Ask the question on Aug. 8: How did the first wave of the Trumpian regulation reform end?
The day seems like a natural bookend in both the policy and personnel spheres of regulation. The president, a day earlier, issued an executive order demanding that federal regulators remove guidance that enables “politicized or unlawful” debanking.
That, in essence, closed the loop on an issue President Donald Trump raised in the first week of his second term – namely, calling out Bank of America and JPMorgan Chase, alleging the lenders denied conservative customers, broadly, a place to bank, or closed their accounts without explanation. Both banks have rebuffed the allegations.
From a people standpoint, Aug. 8 was Federal Reserve Gov. Adriana Kugler’s last day at the central bank, and Trump, a day earlier, said he would nominate Stephen Miran, chair of the White House Council of Economic Advisers, to fill the seat – but only through January, the end of Kugler’s term.
Speculation earlier in the week had centered on whether Trump would name one of the front-runners to succeed Fed Chair Jerome Powell to Kugler’s seat. The Miran pick may have felt like a placeholder in a way that choosing former Fed Gov. Kevin Warsh or National Economic Council Director Kevin Hassett would not have.
Trump, for once, didn’t make the bold choice.
Then again, the Fed, before now, was never the regulator to test the bold choice. If the Trump administration wanted radical reform, it should try the Consumer Financial Protection Bureau or the National Credit Union Administration, early-2025 wisdom would indicate.
The CFPB’s acting director tried at least twice to decimate the bureau’s workforce. At the NCUA, meanwhile, Trump fired both Democratic board members. Each of these actions is now enmired in the court system.
Before August, Trump had always hesitated with the Fed. Sure, he’d publicly muse about firing Powell, but he’d always walk it back.
The Fed, likewise, was relatively cautious with Trump. Where the Office of the Comptroller of the Currency and the Federal Deposit Insurance Corp. were reliable early adopters of Trumpian decrees, the Fed would get to it in time. For example, the OCC and FDIC detailed their plans to “eradicate” reputational risk as a bank exam component in March. The Fed followed in June.
In a sense, the Federal Open Market Committee’s reluctance to lower interest rates – the crux of Trump’s beef with Powell – shouldn’t bother the president if he were to consider that the Fed simply has a slower pace of change.
The Supreme Court in May indicated that it understood the Fed is different by design, when justices exempted the central bank from an order upholding Trump’s firing of National Labor Relations Board and the Merit Systems Protection Board officials.

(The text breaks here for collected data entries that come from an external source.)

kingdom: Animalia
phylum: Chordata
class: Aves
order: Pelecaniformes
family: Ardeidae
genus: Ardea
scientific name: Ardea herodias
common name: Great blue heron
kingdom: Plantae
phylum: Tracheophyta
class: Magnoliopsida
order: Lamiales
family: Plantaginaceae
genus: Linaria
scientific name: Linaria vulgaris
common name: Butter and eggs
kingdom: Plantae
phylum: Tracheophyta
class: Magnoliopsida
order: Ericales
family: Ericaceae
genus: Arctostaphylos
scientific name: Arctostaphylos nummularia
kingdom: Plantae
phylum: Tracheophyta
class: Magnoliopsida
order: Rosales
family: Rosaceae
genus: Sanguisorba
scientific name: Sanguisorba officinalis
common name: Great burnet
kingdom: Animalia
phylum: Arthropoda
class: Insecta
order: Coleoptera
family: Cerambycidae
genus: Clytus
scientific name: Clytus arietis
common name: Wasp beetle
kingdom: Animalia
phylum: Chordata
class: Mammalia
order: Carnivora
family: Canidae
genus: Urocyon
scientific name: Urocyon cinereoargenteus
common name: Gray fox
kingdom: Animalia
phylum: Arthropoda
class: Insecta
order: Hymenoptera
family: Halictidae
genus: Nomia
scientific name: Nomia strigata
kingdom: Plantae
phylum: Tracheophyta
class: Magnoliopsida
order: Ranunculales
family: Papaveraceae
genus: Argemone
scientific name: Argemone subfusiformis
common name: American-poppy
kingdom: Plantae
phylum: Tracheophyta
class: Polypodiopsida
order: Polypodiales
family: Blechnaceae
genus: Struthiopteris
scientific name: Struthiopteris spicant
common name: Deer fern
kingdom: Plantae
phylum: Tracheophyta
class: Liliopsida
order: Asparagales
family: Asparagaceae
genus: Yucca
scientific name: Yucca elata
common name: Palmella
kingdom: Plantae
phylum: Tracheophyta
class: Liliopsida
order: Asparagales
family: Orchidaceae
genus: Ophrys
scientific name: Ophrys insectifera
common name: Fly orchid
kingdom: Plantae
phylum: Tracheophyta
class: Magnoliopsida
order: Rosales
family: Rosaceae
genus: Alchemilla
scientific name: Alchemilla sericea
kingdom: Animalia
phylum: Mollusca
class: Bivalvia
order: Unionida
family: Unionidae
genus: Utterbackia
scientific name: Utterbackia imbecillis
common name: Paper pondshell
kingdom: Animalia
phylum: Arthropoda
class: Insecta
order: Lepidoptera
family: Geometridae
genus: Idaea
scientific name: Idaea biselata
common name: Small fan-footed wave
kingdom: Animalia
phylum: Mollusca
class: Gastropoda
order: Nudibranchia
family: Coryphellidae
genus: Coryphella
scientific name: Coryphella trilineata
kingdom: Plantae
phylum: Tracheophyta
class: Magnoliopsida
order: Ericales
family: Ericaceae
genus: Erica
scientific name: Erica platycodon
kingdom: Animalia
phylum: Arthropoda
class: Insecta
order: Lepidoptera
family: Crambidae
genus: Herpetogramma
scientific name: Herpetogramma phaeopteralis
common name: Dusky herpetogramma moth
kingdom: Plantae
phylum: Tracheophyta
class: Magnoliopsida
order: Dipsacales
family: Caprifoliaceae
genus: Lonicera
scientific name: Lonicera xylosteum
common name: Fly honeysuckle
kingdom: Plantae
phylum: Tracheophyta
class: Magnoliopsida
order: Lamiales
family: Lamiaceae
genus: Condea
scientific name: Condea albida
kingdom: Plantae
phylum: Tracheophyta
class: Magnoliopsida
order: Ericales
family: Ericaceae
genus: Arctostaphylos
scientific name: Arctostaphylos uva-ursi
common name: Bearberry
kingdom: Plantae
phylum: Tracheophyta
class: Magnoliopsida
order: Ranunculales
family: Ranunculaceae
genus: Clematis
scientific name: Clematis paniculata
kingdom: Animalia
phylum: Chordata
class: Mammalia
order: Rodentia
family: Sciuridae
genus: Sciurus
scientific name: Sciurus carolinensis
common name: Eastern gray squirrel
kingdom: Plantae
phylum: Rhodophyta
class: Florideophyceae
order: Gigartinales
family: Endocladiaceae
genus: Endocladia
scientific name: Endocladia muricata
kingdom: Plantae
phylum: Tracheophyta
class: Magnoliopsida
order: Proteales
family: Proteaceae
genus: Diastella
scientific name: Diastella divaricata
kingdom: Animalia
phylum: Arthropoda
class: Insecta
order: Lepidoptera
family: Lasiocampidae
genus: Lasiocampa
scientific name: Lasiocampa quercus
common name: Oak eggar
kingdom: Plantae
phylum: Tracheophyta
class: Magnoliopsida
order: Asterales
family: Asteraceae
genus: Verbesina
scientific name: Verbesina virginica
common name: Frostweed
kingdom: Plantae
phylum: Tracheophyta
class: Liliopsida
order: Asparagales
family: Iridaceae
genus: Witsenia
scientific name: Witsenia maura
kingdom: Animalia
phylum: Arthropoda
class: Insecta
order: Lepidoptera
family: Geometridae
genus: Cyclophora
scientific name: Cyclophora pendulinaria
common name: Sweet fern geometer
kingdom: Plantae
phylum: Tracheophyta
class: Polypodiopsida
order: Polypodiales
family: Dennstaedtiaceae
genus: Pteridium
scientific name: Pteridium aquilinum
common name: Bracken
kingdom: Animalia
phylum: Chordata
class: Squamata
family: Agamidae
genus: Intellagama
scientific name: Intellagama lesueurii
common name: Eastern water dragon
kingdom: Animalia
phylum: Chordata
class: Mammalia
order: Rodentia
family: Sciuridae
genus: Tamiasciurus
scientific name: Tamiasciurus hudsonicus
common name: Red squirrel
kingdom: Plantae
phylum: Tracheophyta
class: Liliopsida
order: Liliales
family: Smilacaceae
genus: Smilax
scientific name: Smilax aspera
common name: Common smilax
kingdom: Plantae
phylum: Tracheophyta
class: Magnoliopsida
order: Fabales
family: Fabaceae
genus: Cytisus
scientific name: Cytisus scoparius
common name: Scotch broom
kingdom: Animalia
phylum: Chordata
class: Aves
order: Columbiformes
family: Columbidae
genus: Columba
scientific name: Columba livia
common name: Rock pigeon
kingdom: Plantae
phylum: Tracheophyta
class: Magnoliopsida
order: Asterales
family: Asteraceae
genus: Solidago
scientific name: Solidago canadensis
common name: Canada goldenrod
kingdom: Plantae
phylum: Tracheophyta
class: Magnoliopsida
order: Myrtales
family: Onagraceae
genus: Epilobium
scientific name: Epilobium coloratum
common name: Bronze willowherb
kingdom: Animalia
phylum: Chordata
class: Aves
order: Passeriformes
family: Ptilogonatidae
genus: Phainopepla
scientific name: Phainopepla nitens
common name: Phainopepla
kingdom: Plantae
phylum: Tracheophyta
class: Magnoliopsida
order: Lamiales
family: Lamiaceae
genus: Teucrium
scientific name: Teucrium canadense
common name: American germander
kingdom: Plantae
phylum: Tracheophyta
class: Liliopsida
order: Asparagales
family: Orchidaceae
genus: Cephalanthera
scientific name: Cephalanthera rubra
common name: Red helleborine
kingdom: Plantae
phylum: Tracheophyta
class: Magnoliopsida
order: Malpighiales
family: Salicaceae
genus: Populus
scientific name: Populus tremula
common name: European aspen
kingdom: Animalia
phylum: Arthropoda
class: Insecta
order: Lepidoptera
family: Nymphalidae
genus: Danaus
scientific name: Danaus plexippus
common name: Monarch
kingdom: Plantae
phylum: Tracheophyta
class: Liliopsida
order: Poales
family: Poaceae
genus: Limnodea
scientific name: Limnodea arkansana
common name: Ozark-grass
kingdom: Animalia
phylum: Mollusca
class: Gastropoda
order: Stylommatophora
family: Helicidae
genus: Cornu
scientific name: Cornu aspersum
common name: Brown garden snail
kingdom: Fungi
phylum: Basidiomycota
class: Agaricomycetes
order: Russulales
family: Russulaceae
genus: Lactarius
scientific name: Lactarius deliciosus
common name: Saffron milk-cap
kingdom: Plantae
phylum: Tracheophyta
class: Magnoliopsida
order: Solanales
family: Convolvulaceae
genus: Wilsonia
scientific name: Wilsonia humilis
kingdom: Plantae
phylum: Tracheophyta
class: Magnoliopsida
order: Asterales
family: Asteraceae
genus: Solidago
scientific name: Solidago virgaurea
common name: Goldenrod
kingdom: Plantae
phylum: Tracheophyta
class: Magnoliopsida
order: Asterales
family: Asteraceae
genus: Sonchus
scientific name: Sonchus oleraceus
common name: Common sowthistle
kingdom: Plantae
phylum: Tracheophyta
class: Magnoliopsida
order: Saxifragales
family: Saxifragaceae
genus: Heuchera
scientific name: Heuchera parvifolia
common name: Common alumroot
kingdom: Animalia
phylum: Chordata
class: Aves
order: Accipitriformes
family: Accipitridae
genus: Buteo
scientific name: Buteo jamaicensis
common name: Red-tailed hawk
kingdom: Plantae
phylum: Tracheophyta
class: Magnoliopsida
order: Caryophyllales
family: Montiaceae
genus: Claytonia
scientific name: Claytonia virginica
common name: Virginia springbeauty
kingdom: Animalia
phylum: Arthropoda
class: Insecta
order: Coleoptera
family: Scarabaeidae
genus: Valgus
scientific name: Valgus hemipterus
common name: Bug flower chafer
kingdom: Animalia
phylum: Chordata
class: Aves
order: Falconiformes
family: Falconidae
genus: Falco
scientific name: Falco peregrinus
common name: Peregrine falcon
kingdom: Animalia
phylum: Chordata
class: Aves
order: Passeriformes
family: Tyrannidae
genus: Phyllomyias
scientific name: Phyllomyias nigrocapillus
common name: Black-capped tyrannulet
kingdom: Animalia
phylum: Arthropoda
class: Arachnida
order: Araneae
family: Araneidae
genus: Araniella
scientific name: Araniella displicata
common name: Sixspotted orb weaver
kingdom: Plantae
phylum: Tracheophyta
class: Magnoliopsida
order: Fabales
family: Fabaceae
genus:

Twelve votes make up the FOMC: seven Fed governors, the New York Fed president and four rotating regional Fed chiefs. That’s a lot of minds to change – all unique – and interest-rate policy doesn’t shift with the flip of a switch.
But if it feels like the Trump administration flipped a switch this week in its aggression toward the Fed, that may be valid, too.
Welcome to the second wave of regulatory change, where the Fed is no longer exempt from bold choices usually reserved for the CFPB or NCUA.
Firing fallout
Trump’s attempt to fire Lisa Cook on Monday marked the first time a president exercised the “for-cause” clause against a sitting Fed governor since the central bank took independence from the Treasury Department in 1951.
The Fed – remember its pace of change – took a day to acknowledge the move, and when it did, it cited its governors’ “long, fixed terms.”
“Long tenures and removal protections for governors serve as a vital safeguard, ensuring that monetary policy decisions are based on data, economic analysis, and the long-term interests of the American people,” a spokesperson for the central bank said in a statement Tuesday seen by Banking Dive. “The Federal Reserve will continue to carry out its duties as established by law.”
The spokesperson added that the Fed would “abide by any court decision” – another signal that Cook isn’t likely to be removed with the flip of a switch.
Trump, in a Cabinet meeting Tuesday, doubled down on the reasoning behind Cook’s dismissal – allegations of mortgage fraud, raised by Federal Housing Finance Agency Director Bill Pulte that have not yet generated any charges from the Justice Department.
“We need people that are 100 percent above board, and it doesn’t seem like she was,” Trump said, according to The New York Times and Bloomberg. “She seems to have had an infraction, and she can’t have an infraction — especially that infraction, because she’s in charge of, if you think about it, mortgages.”
Trump is keenly aware of the score in the seven-member Fed board of governors. He nominated now-Vice Chair for Supervision Michelle Bowman during his first term. Gov. Christopher Waller, too. And with Kugler out, Trump sees it as a matter of time before he can get a third. A Trump nominee in a fourth seat – Cook’s – would give the president a “majority very shortly,” he noted Tuesday.
A Miran hearing?
The Senate Banking Committee is expected to hold a nomination hearing for Miran next week, two people with knowledge of the matter told Politico on Tuesday.
The vote, though, risks becoming a referendum on Trump’s intentions with the Fed. Republican Sens. Thom Tillis of North Carolina and John Kennedy of Louisiana, who both sit on the banking panel, have defended the Fed’s independence when Trump has considered firing Powell.
But Republicans on the panel will need uniformity for the Miran nomination to make it out of committee. If it makes it to the full Senate, “four Senate Republicans could preserve Fed independence if they refuse to move any Trump Fed nominee until he stops trying to illegally fire Cook,” Aaron Klein, a senior fellow at the Brookings Institution, told Politico.
The administration likely hopes the nomination is rapidly shuttled through, so Miran can be installed in time for the FOMC’s next interest-rate vote Sept. 16 and 17.
Trump, meanwhile, floated Miran on Tuesday as a possible nominee for Cook’s seat.
“We might switch him to the other — it’s a longer term,” Trump said, according to The Wall Street Journal. (Cook’s term at the Fed runs through 2038.)
With that, a nomination that may have felt like a temporary seat-warmer three weeks ago could see a 13-year upgrade.
Then again, maybe second-wave Trump isn’t about installing his nominees, as much as eliminating opposition. Kugler’s absence (and an assumption that Miran isn’t in place by the September interest rate-setting meeting) leaves the FOMC at 11 votes.
But a suggestion from Hassett on Wednesday would make it 10.
“If I were [Cook], in her circumstance, I would take leave right now,” he told reporters, according to Bloomberg, calling it the “honorable thing to do.”